╭─ PROVIDED INFORMATION
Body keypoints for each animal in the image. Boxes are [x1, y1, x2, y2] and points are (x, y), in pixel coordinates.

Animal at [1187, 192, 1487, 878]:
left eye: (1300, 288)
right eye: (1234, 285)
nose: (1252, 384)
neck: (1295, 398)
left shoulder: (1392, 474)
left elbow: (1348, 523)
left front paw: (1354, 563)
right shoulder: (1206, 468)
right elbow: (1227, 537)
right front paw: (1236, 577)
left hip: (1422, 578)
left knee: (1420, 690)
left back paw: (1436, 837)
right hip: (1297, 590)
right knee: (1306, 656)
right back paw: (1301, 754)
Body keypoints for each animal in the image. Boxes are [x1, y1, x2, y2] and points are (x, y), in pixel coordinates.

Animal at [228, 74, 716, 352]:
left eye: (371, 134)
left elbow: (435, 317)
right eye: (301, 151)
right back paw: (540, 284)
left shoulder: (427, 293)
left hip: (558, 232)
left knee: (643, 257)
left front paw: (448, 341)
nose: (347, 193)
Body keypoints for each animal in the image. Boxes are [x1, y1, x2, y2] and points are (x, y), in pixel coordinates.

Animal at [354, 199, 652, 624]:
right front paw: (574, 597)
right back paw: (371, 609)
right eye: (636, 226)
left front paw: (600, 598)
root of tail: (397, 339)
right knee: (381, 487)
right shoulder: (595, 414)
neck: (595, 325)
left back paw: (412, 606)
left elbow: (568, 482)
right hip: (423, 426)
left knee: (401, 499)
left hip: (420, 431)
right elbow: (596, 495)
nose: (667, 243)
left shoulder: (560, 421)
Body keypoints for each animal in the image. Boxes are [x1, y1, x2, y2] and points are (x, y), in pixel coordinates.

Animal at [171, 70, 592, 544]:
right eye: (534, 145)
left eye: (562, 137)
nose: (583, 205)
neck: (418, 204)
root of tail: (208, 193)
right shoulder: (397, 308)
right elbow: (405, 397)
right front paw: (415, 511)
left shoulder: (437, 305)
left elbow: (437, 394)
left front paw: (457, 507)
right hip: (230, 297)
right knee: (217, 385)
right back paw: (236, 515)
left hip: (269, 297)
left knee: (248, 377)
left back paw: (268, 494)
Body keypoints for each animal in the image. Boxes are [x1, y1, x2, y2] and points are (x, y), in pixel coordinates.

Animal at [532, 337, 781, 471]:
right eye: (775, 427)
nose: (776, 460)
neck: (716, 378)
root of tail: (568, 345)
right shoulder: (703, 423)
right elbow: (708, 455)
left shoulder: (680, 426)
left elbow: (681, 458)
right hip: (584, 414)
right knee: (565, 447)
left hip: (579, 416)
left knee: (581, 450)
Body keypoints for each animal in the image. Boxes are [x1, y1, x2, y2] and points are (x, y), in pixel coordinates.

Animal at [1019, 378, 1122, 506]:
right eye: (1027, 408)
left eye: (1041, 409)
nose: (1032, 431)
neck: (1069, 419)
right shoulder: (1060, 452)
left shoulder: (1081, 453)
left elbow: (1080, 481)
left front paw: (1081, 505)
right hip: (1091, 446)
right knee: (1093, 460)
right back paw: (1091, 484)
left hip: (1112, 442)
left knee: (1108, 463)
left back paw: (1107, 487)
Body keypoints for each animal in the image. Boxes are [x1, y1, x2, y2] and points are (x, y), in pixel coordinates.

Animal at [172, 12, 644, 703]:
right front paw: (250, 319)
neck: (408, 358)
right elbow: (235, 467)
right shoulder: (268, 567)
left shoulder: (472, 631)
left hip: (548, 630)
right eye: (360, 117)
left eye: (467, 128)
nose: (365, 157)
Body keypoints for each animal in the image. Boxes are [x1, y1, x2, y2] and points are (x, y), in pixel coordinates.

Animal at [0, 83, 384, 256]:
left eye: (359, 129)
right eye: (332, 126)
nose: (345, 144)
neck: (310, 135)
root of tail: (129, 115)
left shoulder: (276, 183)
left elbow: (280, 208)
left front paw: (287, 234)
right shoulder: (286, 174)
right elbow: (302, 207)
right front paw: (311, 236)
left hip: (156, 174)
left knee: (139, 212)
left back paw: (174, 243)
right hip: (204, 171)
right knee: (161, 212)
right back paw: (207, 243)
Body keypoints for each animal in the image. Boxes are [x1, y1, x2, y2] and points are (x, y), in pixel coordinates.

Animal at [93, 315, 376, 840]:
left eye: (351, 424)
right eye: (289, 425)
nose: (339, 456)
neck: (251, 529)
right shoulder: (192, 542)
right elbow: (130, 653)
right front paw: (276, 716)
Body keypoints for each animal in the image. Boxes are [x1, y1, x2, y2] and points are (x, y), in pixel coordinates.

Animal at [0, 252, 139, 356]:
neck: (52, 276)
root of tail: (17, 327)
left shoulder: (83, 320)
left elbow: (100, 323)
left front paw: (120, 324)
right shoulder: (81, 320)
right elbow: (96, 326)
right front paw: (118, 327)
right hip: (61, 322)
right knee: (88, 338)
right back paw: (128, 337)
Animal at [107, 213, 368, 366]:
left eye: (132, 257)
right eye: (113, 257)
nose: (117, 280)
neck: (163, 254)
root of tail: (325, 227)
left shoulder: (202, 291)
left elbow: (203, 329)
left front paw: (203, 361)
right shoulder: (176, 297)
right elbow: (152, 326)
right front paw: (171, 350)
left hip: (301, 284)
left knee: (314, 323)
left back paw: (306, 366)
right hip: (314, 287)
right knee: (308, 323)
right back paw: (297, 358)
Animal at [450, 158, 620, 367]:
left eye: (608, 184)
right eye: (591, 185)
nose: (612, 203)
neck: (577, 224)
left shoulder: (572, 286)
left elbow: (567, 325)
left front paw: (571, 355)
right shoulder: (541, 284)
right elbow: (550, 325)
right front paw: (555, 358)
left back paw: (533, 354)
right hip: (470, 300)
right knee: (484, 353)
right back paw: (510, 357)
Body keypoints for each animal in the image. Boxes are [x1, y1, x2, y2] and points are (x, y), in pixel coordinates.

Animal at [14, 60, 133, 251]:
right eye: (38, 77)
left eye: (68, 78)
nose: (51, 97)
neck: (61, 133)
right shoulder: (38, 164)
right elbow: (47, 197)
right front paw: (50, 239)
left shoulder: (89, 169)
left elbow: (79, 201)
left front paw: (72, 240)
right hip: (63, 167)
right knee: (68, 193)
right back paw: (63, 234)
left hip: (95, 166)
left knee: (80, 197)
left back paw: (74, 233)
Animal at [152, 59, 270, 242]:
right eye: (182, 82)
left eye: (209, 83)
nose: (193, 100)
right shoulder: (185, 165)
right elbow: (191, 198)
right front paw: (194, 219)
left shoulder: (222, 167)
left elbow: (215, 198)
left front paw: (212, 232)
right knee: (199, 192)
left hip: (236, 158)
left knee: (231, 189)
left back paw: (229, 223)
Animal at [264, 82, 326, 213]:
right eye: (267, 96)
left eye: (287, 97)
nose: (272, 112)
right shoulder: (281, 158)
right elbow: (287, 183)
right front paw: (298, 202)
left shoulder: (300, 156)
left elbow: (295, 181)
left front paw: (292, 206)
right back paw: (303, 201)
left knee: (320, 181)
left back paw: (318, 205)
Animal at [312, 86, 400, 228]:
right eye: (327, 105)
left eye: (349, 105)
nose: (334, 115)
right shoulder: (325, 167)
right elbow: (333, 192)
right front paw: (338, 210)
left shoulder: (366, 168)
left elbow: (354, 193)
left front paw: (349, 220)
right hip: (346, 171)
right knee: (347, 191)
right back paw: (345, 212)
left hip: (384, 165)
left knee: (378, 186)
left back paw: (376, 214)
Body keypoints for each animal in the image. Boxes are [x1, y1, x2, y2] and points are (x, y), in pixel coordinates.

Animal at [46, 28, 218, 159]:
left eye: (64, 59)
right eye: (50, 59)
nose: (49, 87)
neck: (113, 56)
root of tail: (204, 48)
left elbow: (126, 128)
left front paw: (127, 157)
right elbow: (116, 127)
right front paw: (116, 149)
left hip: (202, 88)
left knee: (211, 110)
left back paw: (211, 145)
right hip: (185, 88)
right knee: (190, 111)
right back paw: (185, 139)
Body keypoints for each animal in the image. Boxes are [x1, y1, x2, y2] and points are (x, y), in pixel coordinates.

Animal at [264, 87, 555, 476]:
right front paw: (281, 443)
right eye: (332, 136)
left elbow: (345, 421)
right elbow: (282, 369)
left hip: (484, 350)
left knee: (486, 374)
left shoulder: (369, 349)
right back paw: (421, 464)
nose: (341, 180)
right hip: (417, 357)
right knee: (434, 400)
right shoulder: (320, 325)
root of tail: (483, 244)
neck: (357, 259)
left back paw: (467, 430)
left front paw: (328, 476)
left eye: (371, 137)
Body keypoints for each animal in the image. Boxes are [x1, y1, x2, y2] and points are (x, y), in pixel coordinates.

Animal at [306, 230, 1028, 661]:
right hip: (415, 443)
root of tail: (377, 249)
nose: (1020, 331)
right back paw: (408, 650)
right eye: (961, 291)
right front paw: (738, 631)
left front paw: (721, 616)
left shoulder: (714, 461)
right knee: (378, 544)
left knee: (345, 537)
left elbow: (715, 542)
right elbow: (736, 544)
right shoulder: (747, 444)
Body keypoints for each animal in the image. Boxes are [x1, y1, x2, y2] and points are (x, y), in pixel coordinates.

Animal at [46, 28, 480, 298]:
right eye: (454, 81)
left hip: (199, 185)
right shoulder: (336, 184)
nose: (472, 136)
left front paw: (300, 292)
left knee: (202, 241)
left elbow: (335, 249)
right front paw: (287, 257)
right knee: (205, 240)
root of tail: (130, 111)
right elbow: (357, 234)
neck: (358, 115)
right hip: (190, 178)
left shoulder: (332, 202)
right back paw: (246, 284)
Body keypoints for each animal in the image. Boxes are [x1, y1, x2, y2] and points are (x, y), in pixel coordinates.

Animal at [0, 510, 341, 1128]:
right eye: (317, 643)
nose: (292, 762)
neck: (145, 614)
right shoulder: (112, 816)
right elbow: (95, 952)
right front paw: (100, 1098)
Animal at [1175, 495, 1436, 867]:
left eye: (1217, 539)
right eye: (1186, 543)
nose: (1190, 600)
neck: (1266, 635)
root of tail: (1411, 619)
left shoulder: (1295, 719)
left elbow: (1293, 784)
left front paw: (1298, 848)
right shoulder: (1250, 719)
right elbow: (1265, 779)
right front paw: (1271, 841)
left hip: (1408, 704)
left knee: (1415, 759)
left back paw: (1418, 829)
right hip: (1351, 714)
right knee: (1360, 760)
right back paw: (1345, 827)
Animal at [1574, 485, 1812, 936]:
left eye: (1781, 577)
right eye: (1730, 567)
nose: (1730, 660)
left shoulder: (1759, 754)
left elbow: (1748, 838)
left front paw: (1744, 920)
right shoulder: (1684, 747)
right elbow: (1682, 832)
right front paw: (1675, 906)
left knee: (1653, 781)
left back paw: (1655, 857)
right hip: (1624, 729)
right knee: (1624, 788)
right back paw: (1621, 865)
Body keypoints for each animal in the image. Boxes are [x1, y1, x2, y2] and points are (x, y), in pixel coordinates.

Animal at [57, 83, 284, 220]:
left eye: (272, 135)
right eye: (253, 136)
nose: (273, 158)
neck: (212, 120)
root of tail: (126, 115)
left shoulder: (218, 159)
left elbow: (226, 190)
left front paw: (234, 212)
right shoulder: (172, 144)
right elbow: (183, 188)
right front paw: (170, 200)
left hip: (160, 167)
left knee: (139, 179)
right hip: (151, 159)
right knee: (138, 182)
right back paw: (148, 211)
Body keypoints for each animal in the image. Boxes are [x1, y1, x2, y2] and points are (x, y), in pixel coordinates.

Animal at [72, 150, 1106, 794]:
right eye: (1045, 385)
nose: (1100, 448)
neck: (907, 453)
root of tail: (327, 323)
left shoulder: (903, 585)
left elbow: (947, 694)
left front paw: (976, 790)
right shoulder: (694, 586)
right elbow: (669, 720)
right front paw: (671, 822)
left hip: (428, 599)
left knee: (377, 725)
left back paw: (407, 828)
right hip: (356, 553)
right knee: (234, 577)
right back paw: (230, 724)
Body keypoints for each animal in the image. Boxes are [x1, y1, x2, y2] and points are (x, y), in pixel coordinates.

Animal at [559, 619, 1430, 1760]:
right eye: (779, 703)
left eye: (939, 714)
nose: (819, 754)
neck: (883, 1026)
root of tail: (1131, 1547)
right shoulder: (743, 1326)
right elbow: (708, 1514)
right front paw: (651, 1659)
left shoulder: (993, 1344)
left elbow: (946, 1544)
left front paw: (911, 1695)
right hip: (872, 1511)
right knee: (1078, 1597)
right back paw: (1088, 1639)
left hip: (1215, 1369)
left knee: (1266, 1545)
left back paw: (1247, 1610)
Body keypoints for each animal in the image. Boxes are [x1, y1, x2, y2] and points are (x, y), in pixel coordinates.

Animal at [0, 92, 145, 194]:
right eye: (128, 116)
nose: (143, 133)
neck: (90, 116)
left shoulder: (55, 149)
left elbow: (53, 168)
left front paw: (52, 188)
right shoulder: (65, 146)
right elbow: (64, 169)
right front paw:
╰─
- PROBLEM REQUIREMENTS:
Using the listing above, copy exactly the line that contains "neck: (163, 254)", the line that contains "left knee: (320, 181)", and each line that falls between them.

- SOLUTION TO THIS PROBLEM:
neck: (163, 254)
root of tail: (325, 227)
left shoulder: (202, 291)
left elbow: (203, 329)
left front paw: (203, 361)
right shoulder: (176, 297)
right elbow: (152, 326)
right front paw: (171, 350)
left hip: (301, 284)
left knee: (314, 323)
left back paw: (306, 366)
right hip: (314, 287)
right knee: (308, 323)
right back paw: (297, 358)
Animal at [450, 158, 620, 367]:
left eye: (608, 184)
right eye: (591, 185)
nose: (612, 203)
neck: (577, 224)
left shoulder: (572, 286)
left elbow: (567, 325)
left front paw: (571, 355)
right shoulder: (541, 284)
right elbow: (550, 325)
right front paw: (555, 358)
left back paw: (533, 354)
right hip: (470, 300)
right knee: (484, 353)
right back paw: (510, 357)
Body keypoints for each animal in the image. Boxes are [x1, y1, x2, y2] and points are (x, y), in pixel coordinates.

Animal at [14, 60, 133, 251]:
right eye: (38, 77)
left eye: (68, 78)
nose: (51, 97)
neck: (61, 133)
right shoulder: (38, 164)
right elbow: (47, 197)
right front paw: (50, 239)
left shoulder: (89, 169)
left elbow: (79, 201)
left front paw: (72, 240)
right hip: (63, 167)
right knee: (68, 193)
right back paw: (63, 234)
left hip: (95, 166)
left knee: (80, 197)
left back paw: (74, 233)
Animal at [152, 59, 270, 242]:
right eye: (182, 82)
left eye: (209, 83)
nose: (193, 100)
right shoulder: (185, 165)
right elbow: (191, 198)
right front paw: (194, 219)
left shoulder: (222, 167)
left elbow: (215, 198)
left front paw: (212, 232)
right knee: (199, 192)
left hip: (236, 158)
left knee: (231, 189)
left back paw: (229, 223)
Animal at [264, 82, 326, 213]:
right eye: (267, 96)
left eye: (287, 97)
nose: (272, 112)
right shoulder: (281, 158)
right elbow: (287, 183)
right front paw: (298, 202)
left shoulder: (300, 156)
left elbow: (295, 181)
left front paw: (292, 206)
right back paw: (303, 201)
left knee: (320, 181)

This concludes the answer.